EXCERPTED PASSAGE START

# Sad News from Lee Valley



## JADobson (Aug 14, 2012)

I'd like to send my condolences to the Lee Valley and Veritas Tools family. Founder Leonard Lee passed away this morning. He built one of the finest companies in all of Canada and could teach the rest of the business world a lot about good customer service.










http://www.leevalley.com/en/LL.html
http://www.cbc.ca/news/canada/ottawa/leonard-lee-obit-1.3669286


----------



## Alster (Aug 7, 2009)

Love the company, love the customer service. This guy knew how to build a business!

RIP, Leonard Lee.


----------



## AandCstyle (Mar 21, 2012)

My condolences to the family. He built a great legacy and beat longevity the odds, who could ask for more.


----------



## Redoak49 (Dec 15, 2012)

Sad news…a great company with quality products


----------



## Tooch (Apr 6, 2013)

Sad news. Hopefully the next man up continues the legacy


----------



## distrbd (Sep 14, 2011)

My condolences to Rob Lee and family.

EXCERPTED PASSAGE END

JOB:
Carry the forum thread above about the death of Lee Valley founder Leonard Lee further, adding replies after the last post.

PROVIDED INFORMATION START

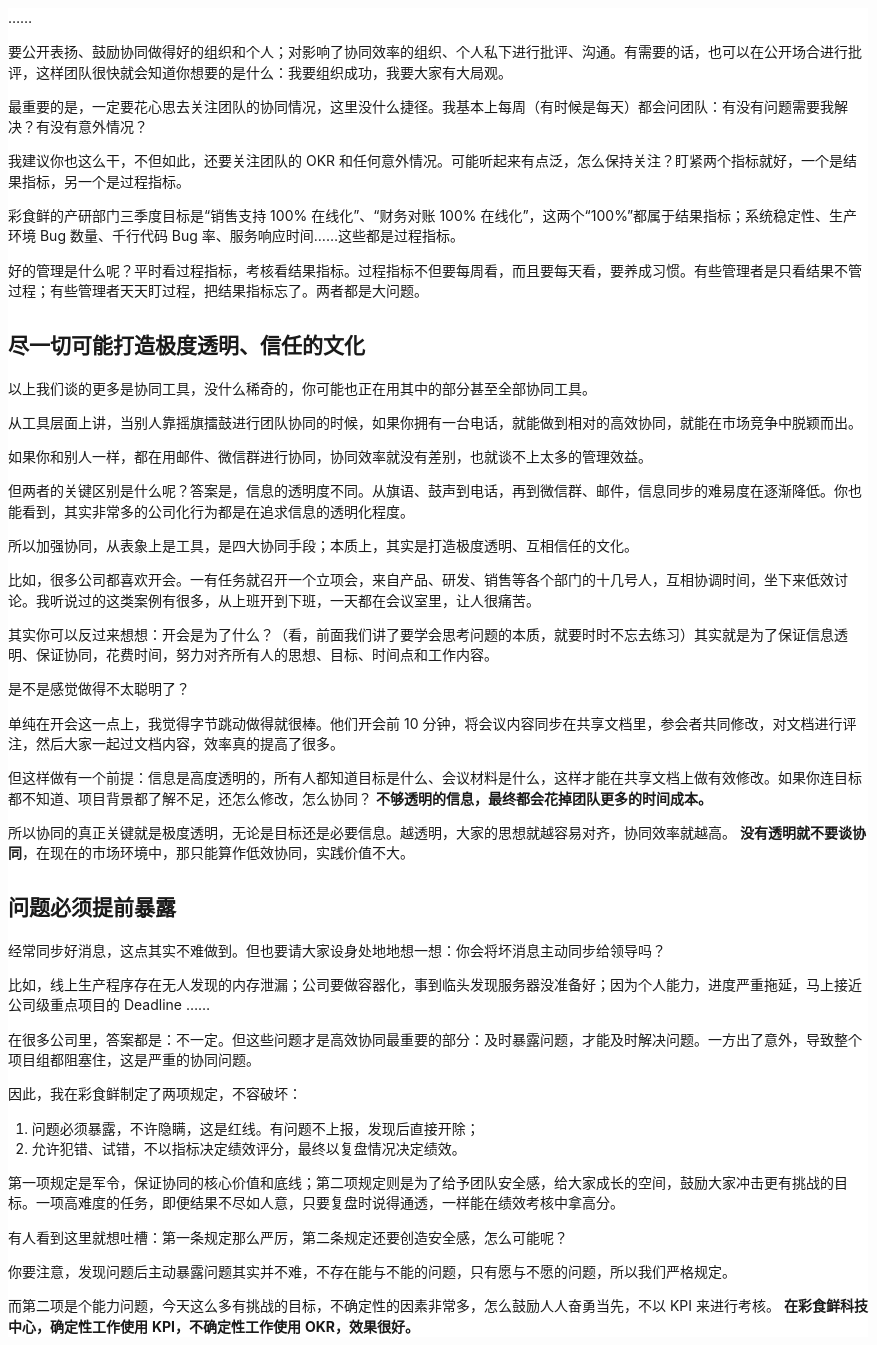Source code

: ……

要公开表扬、鼓励协同做得好的组织和个人；对影响了协同效率的组织、个人私下进行批评、沟通。有需要的话，也可以在公开场合进行批评，这样团队很快就会知道你想要的是什么：我要组织成功，我要大家有大局观。

最重要的是，一定要花心思去关注团队的协同情况，这里没什么捷径。我基本上每周（有时候是每天）都会问团队：有没有问题需要我解决？有没有意外情况？

我建议你也这么干，不但如此，还要关注团队的 OKR 和任何意外情况。可能听起来有点泛，怎么保持关注？盯紧两个指标就好，一个是结果指标，另一个是过程指标。

彩食鲜的产研部门三季度目标是“销售支持 100% 在线化”、“财务对账 100% 在线化”，这两个“100%”都属于结果指标；系统稳定性、生产环境 Bug 数量、千行代码 Bug 率、服务响应时间……这些都是过程指标。

好的管理是什么呢？平时看过程指标，考核看结果指标。过程指标不但要每周看，而且要每天看，要养成习惯。有些管理者是只看结果不管过程；有些管理者天天盯过程，把结果指标忘了。两者都是大问题。

## 尽一切可能打造极度透明、信任的文化

以上我们谈的更多是协同工具，没什么稀奇的，你可能也正在用其中的部分甚至全部协同工具。

从工具层面上讲，当别人靠摇旗擂鼓进行团队协同的时候，如果你拥有一台电话，就能做到相对的高效协同，就能在市场竞争中脱颖而出。

如果你和别人一样，都在用邮件、微信群进行协同，协同效率就没有差别，也就谈不上太多的管理效益。

但两者的关键区别是什么呢？答案是，信息的透明度不同。从旗语、鼓声到电话，再到微信群、邮件，信息同步的难易度在逐渐降低。你也能看到，其实非常多的公司化行为都是在追求信息的透明化程度。

所以加强协同，从表象上是工具，是四大协同手段；本质上，其实是打造极度透明、互相信任的文化。

比如，很多公司都喜欢开会。一有任务就召开一个立项会，来自产品、研发、销售等各个部门的十几号人，互相协调时间，坐下来低效讨论。我听说过的这类案例有很多，从上班开到下班，一天都在会议室里，让人很痛苦。

其实你可以反过来想想：开会是为了什么？（看，前面我们讲了要学会思考问题的本质，就要时时不忘去练习）其实就是为了保证信息透明、保证协同，花费时间，努力对齐所有人的思想、目标、时间点和工作内容。

是不是感觉做得不太聪明了？

单纯在开会这一点上，我觉得字节跳动做得就很棒。他们开会前 10 分钟，将会议内容同步在共享文档里，参会者共同修改，对文档进行评注，然后大家一起过文档内容，效率真的提高了很多。

但这样做有一个前提：信息是高度透明的，所有人都知道目标是什么、会议材料是什么，这样才能在共享文档上做有效修改。如果你连目标都不知道、项目背景都了解不足，还怎么修改，怎么协同？ **不够透明的信息，最终都会花掉团队更多的时间成本。**

所以协同的真正关键就是极度透明，无论是目标还是必要信息。越透明，大家的思想就越容易对齐，协同效率就越高。 **没有透明就不要谈协同**，在现在的市场环境中，那只能算作低效协同，实践价值不大。

## 问题必须提前暴露

经常同步好消息，这点其实不难做到。但也要请大家设身处地地想一想：你会将坏消息主动同步给领导吗？

比如，线上生产程序存在无人发现的内存泄漏；公司要做容器化，事到临头发现服务器没准备好；因为个人能力，进度严重拖延，马上接近公司级重点项目的 Deadline ……

在很多公司里，答案都是：不一定。但这些问题才是高效协同最重要的部分：及时暴露问题，才能及时解决问题。一方出了意外，导致整个项目组都阻塞住，这是严重的协同问题。

因此，我在彩食鲜制定了两项规定，不容破坏：

1. 问题必须暴露，不许隐瞒，这是红线。有问题不上报，发现后直接开除；
2. 允许犯错、试错，不以指标决定绩效评分，最终以复盘情况决定绩效。

第一项规定是军令，保证协同的核心价值和底线；第二项规定则是为了给予团队安全感，给大家成长的空间，鼓励大家冲击更有挑战的目标。一项高难度的任务，即便结果不尽如人意，只要复盘时说得通透，一样能在绩效考核中拿高分。

有人看到这里就想吐槽：第一条规定那么严厉，第二条规定还要创造安全感，怎么可能呢？

你要注意，发现问题后主动暴露问题其实并不难，不存在能与不能的问题，只有愿与不愿的问题，所以我们严格规定。

而第二项是个能力问题，今天这么多有挑战的目标，不确定性的因素非常多，怎么鼓励人人奋勇当先，不以 KPI 来进行考核。 **在彩食鲜科技中心，确定性工作使用** **KPI，不确定性工作使用** **OKR，效果很好。**
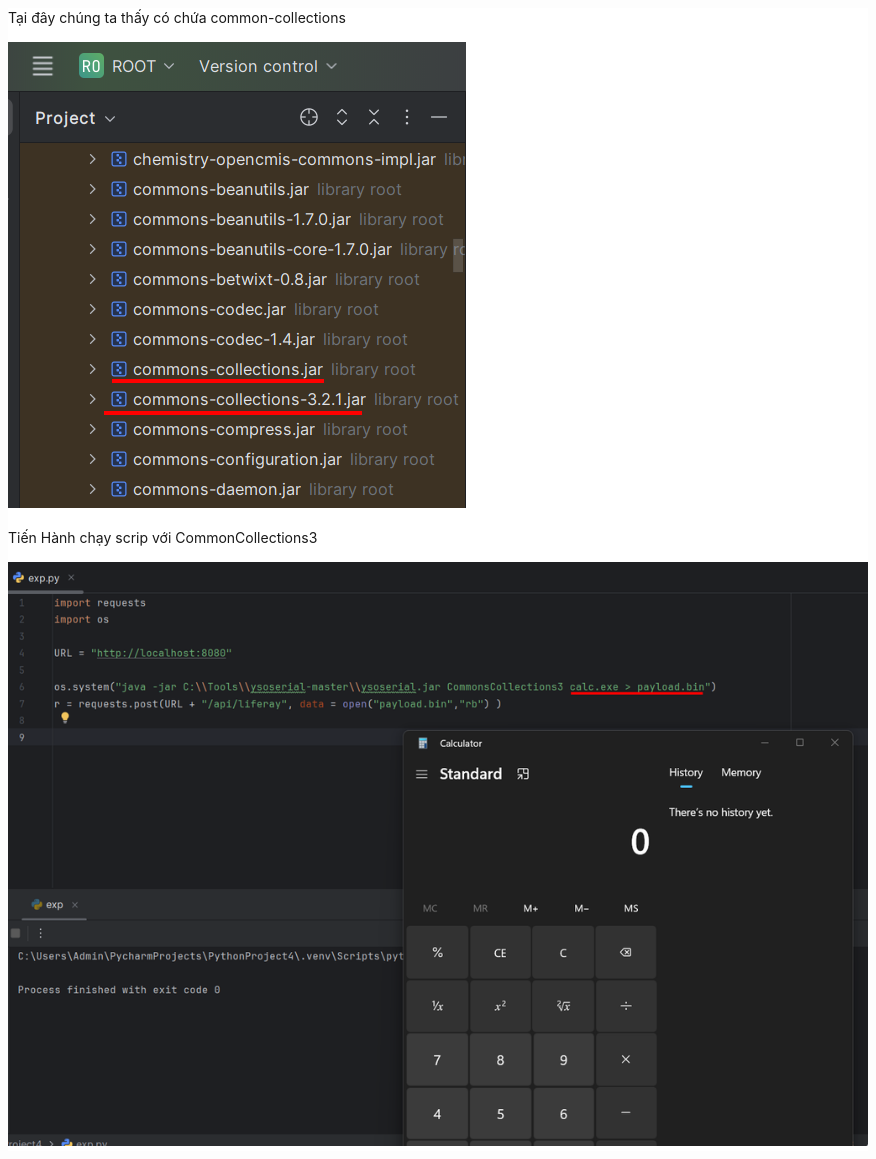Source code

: Tại đây chúng ta thấy có chứa common-collections

![1](image/16.png) 

Tiến Hành chạy scrip với CommonCollections3

![1](image/17.png)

PROVIDED INFORMATION END

EXERCISE OUTPUT:
----------



## waho6o9 (May 6, 2011)

RIP Mr. Lee


----------



## JADobson (Aug 14, 2012)

> Sad news. Hopefully the next man up continues the legacy
> 
> - Tooch


From what I understand Robin Lee has been running the company for sometime now and has demonstrated the same commitments his father did.

Obit from Lost Art Press:
https://blog.lostartpress.com/2016/07/07/leonard-lee-founder-of-lee-valley-tools-1938-2016/


----------



## Kentuk55 (Sep 21, 2010)

Sad news. RIP Mr. Lee. Condolences to the family and friends.


----------



## HorizontalMike (Jun 3, 2010)

All of the above holds true!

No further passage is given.